It is an eternal complaint and elaborate problem. Fixing the fixtures has proved a tremendous task and with two codes across 32 counties and numerous different competitions, that is to be expected. There is not an easy answer.
Charles F. Kettering was a man who knew something about problem-solving. The American inventor and engineer, whose prowess earned him the moniker 'the boss', had a smart and simple starting point:
"A problem well stated is a problem half-solved."
What exactly is the problem? Not how do we feel about it or why does it exist. What is it? What is its make-up? The main components? What is listed as the ingredients on the back of its packaging? How does it look under the microscope?
Put simply, the issue is a lack of regularity and certainty surrounding games for players of all codes and levels. The decision to move the All-Ireland club championship finals to January is a welcomed move towards a solution to that.
Corofin's Kieran Fitzgerald is a man who knows all about St. Patrick's Day finals. The Galway stalwart has won honours at every level with club and county and speaking this week, stressed why this move had to happen.
Just from my experience of the last few years, I agree with it, to be honest with you. This year is a juncture, not the full fix. It will be a calendar year next year. That will be the ideal scenario.
I just found over the last few years, you win your provincial and it is a long slog through December, Christmas, January to play a semi-final at the beginning of February. It is mentally and physically draining. You have lost all your momentum.
Corofin are an interesting case study. As Fitzgerald explained, the club will now benefit as hype and momentum flow into January but the county will benefit as well.
Club success usually comes at a cost to their own county. Players cannot join the inter-county set-up until the club campaign is over. That is three months of pre-season, developing systems and preparations missed.
In the case of Galway, in 2018 Bernard Power, Kieran Molloy and Ian Burke all joined the panel after March. A year later a similar scenario looked likely until the Corofin players decided to try and train with both teams.
Their opponents last March were Dr. Crokes. Kerry's captain, Gavin White, was a key member of that team. Here's an interesting fact about White: despite being captain, he has yet to make his Allianz League debut for Kerry due to club commitments in recent years.
This year Corofin met a resurgent Tuam Stars in the Galway County Final. In 2018, Tuam avoided relegation thanks to a play-off.
With the All-Ireland final set for January, Galway played their league earlier in the year as their county champions would potentially be preoccupied in the months of November and December. As Tuam manager Tommy Carton explained, thanks to this his side rediscovered their form and carried a record of 14 wins from 15 games in league and championship into the county final.

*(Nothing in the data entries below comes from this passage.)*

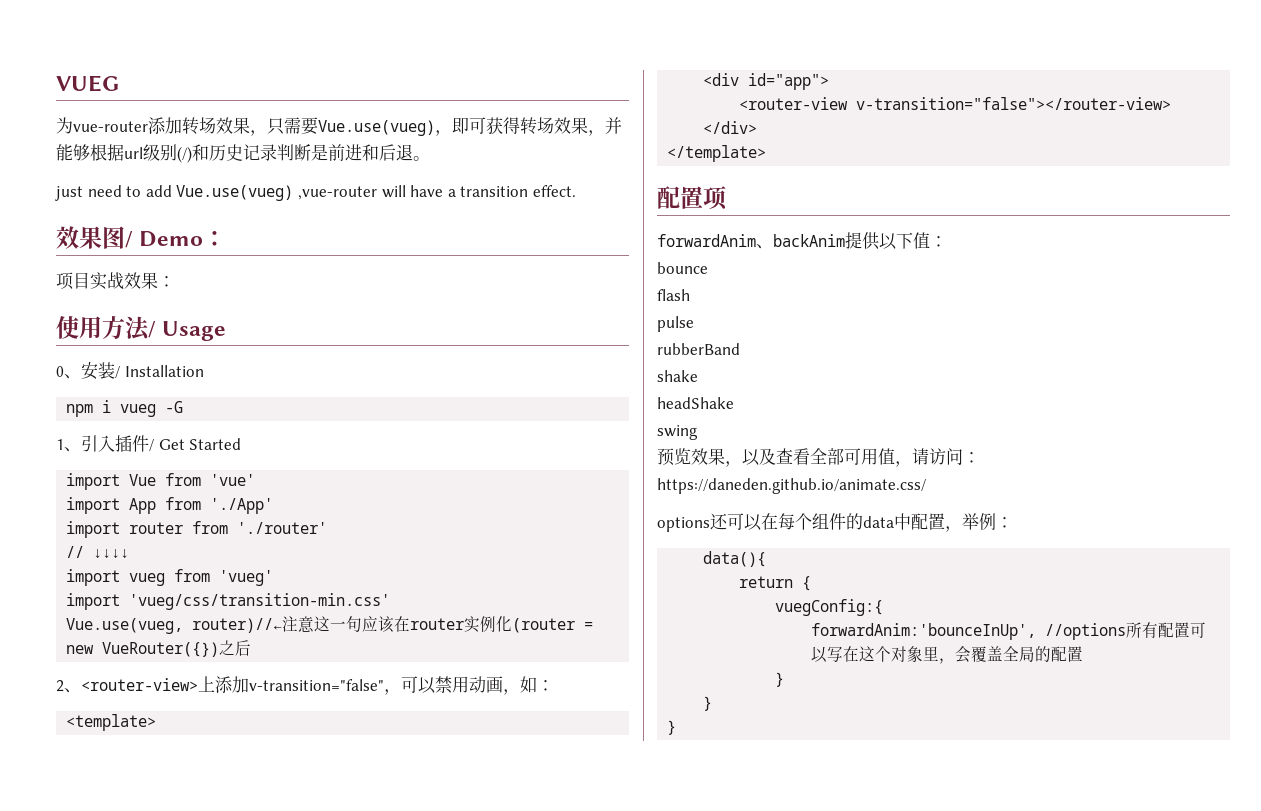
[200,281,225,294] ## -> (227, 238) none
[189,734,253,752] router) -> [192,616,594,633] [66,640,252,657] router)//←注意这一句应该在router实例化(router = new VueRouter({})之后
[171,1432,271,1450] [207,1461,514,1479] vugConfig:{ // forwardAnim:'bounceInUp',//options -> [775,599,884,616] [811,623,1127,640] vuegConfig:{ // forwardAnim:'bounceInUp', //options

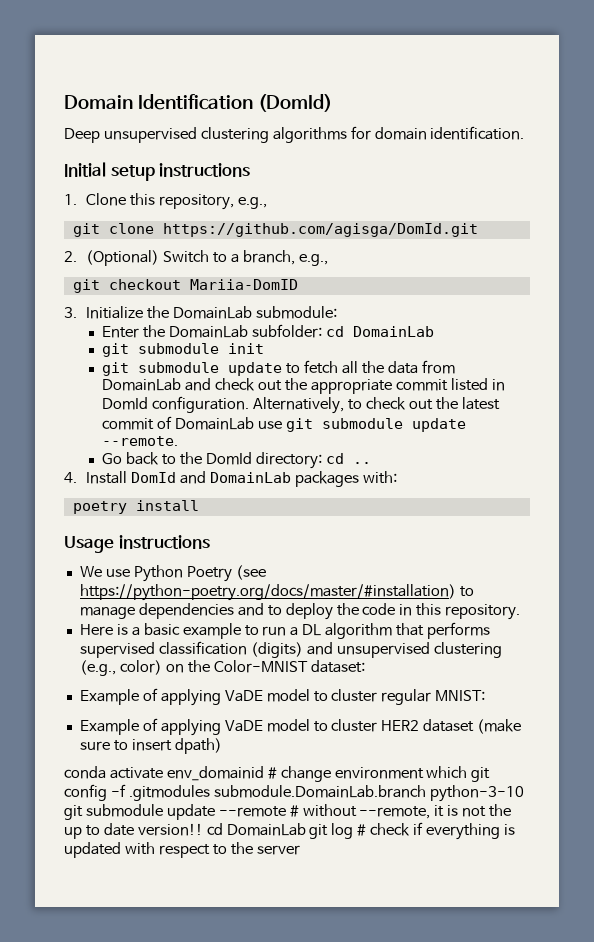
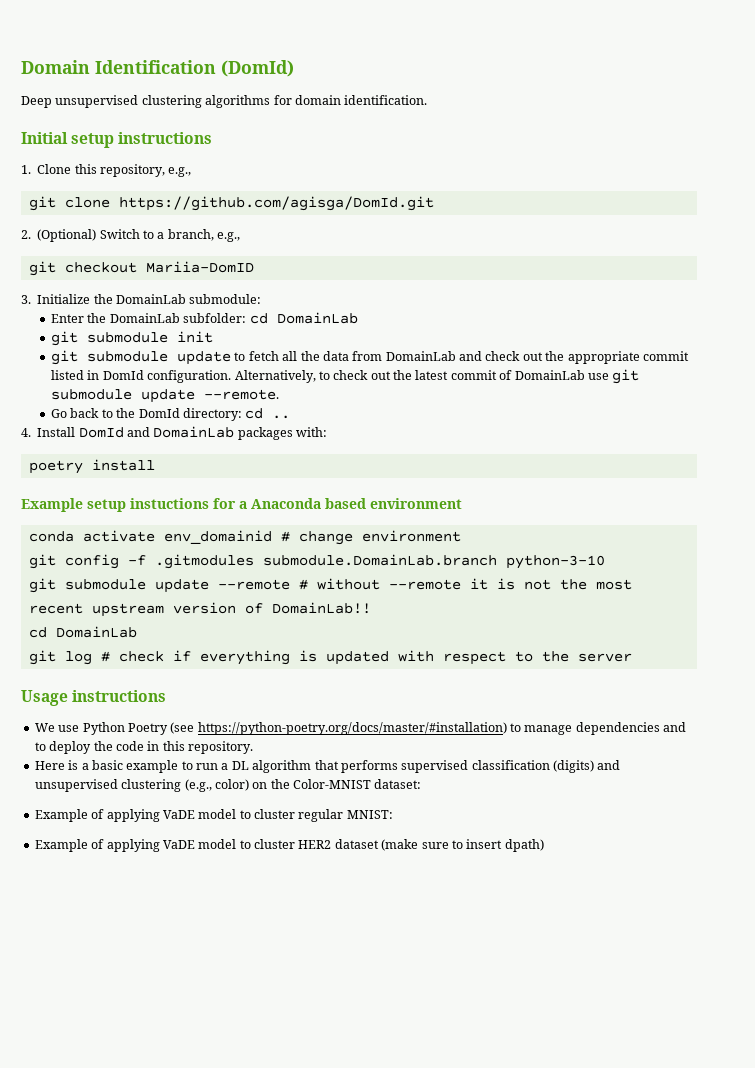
(199, 505) none -> [21,498,462,512] [28,530,461,545] [28,554,605,569] [28,578,632,593] [28,602,371,617] [28,626,137,638] [28,650,632,665] // Example setup instuctions for a Anaconda based environment // conda activate env_domainid # change environment // git config -f .gitmodules submodule.DomainLab.branch python-3-10 // git submodule update --remote # without --remote it is not the most recent upstream version of DomainLab!! // cd DomainLab // git log # check if everything is updated with respect to the server
[64,766,491,782] [64,784,524,802] [64,804,512,820] [64,822,515,840] [64,842,300,858] // conda activate env_domainid # change environment which git config -f .gitmodules submodule.DomainLab.branch python-3-10 git submodule update --remote # without --remote, it is not the up to date version!! cd DomainLab git log # check if everything is updated with respect to the server -> (544, 845) none

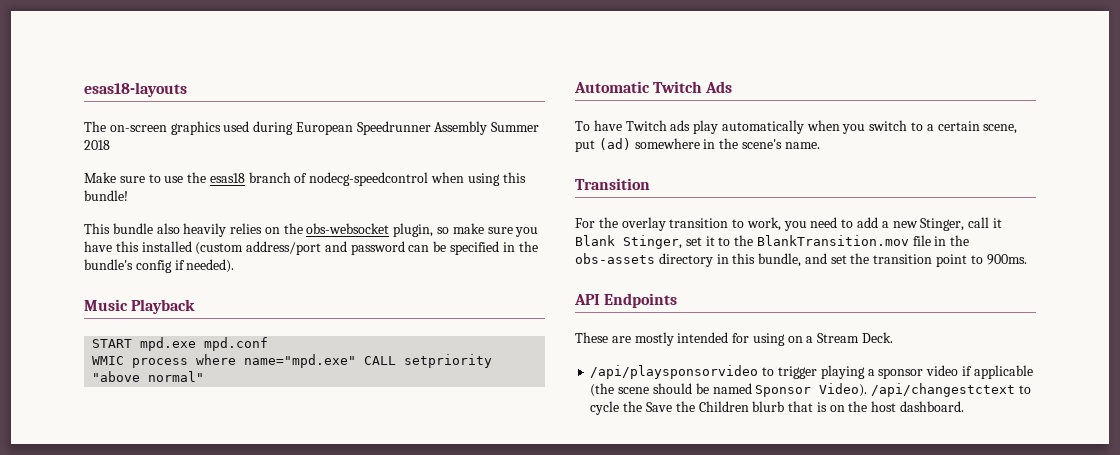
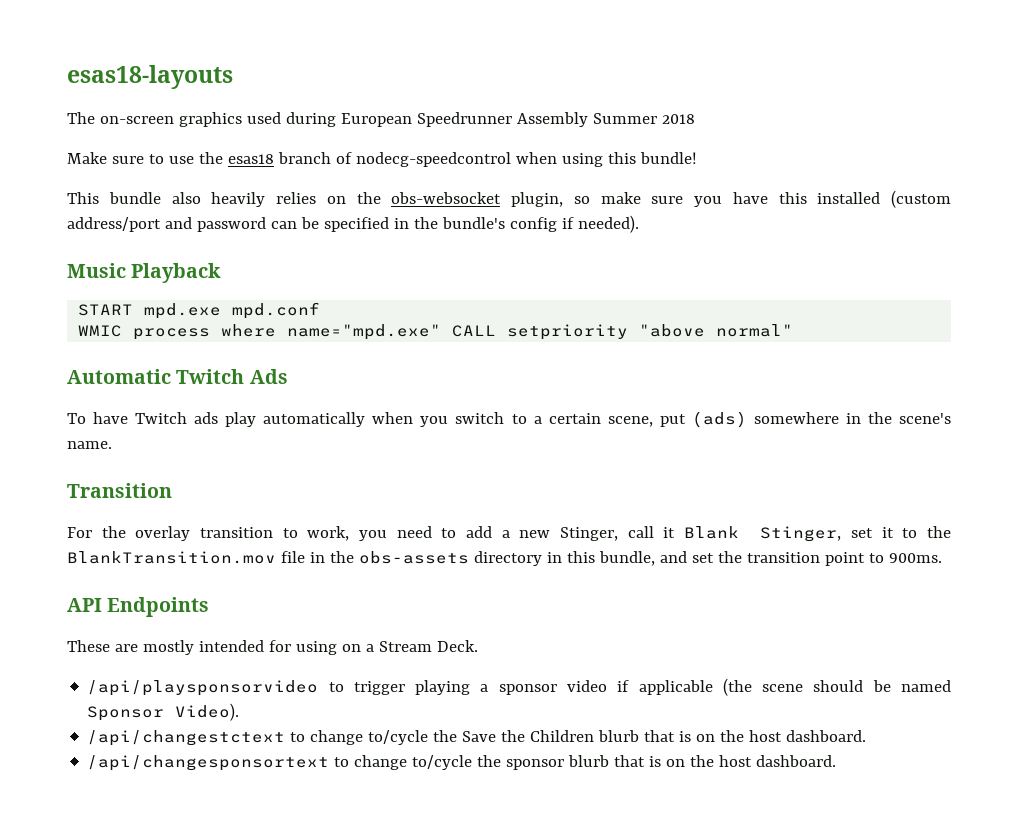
[598,138,631,150] (ad) -> [691,411,747,428] (ads)
(868, 390) none -> (240, 712) //
[590,401,620,415] cycle -> [310,730,429,745] change to/cycle
(964, 406) none -> [87,755,837,771] // /api/changesponsortext to change to/cycle the sponsor blurb that is on the host dashboard.

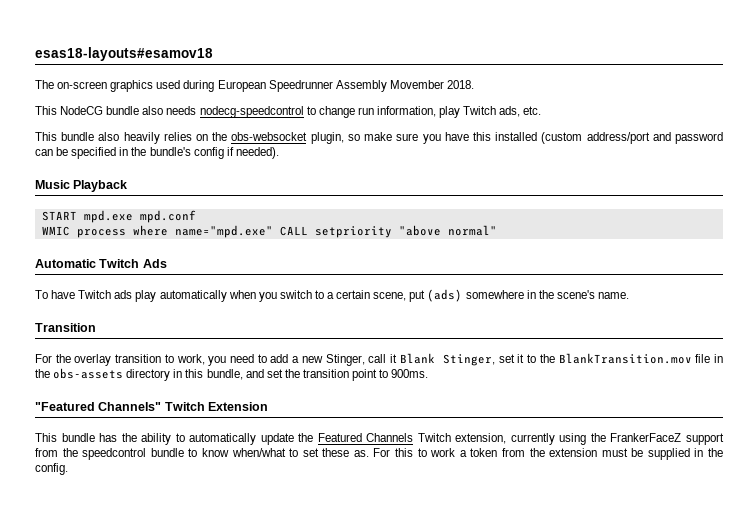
[67,65,233,89] esas18-layouts -> [35,47,213,61] esas18-layouts#esamov18
[592,113,695,124] [67,152,697,167] Summer 2018 // Make sure to use the esas18 branch of nodecg-speedcontrol when using this bundle! -> [389,80,474,89] [35,106,542,118] Movember 2018. // This NodeCG bundle also needs nodecg-speedcontrol to change run information, play Twitch ads, etc.
[67,597,210,617] [67,640,478,655] [87,678,951,696] [87,703,240,721] [87,730,867,746] [87,755,837,771] API Endpoints // These are mostly intended for using on a Stream Deck. // /api/playsponsorvideo to trigger playing a sponsor video if applicable (the scene should be named Sponsor Video). // /api/changestctext to change to/cycle the Save the Children blurb that is on the host dashboard. // /api/changesponsortext to change to/cycle the sponsor blurb that is on the host dashboard. -> [35,402,269,411] [35,433,724,445] [35,448,723,460] [35,463,68,475] "Featured Channels" Twitch Extension // This bundle has the ability to automatically update the Featured Channels Twitch extension, currently using the FrankerFaceZ support from the speedcontrol bundle to know when/what to set these as. For this to work a token from the extension must be supplied in the config.

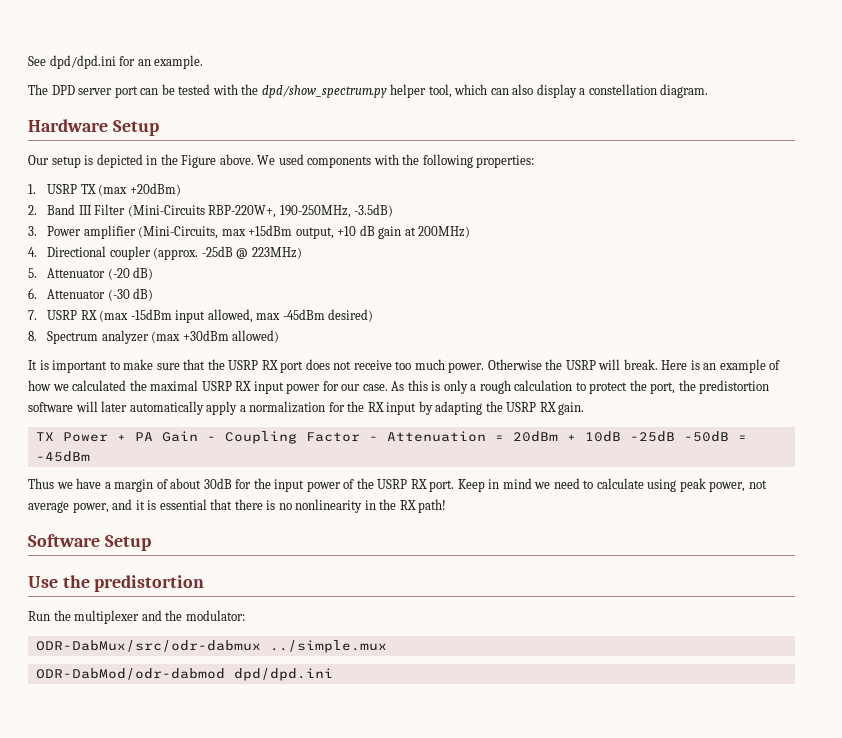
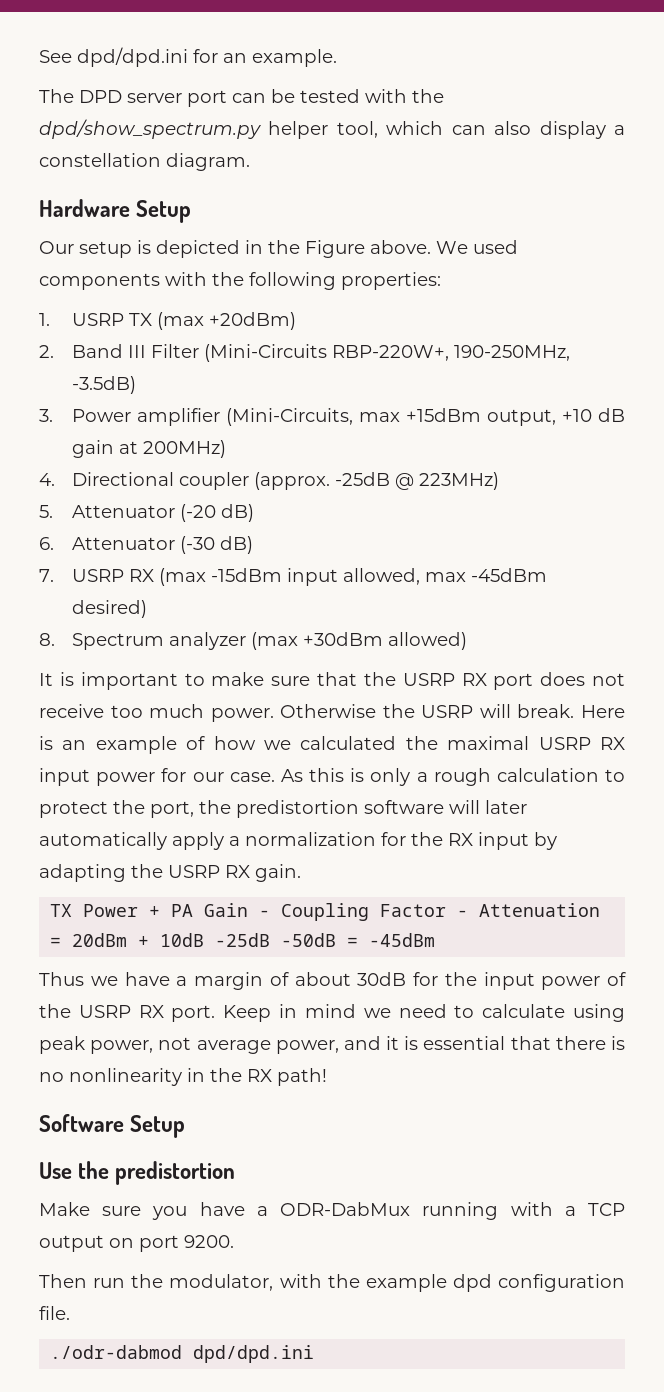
[28,610,245,624] [35,640,387,653] [35,668,225,680] Run the multiplexer and the modulator: // ODR-DabMux/src/odr-dabmux ../simple.mux // ODR-DabMod/odr-dabmod -> [39,1202,625,1220] [39,1235,234,1252] [39,1274,625,1292] [39,1306,70,1320] [50,1345,183,1359] Make sure you have a ODR-DabMux running with a TCP output on port 9200. // Then run the modulator, with the example dpd configuration file. // ./odr-dabmod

What's more, it gave the club and its members security.
"They have to do it every year. This year we had the league finished by July. That meant whoever was out when the Championship was over could go on holidays. Even in July, we told the lads if they wanted to go on holidays they could. We gave them a two-week break and they took it."
On Sunday, December 1, the Munster and Ulster football finals and Leinster hurling finals will take place.
For the winners, it ensures a sustained schedule, the ideal training to games ratio and the development of the delightful elation that is distinctly palpable around community affairs. For everyone else, there is certainty and clarity.
The beauty of Gaelic games is that all games are local. It doesn't get more local than club GAA. It needs to be nurtured and modified to ensure its continued advancement. This is about the people's contentment.
The All-Ireland senior championship finals being moved, with the senior final taking place on Sunday, January 19, 2020, is a step in the right direction.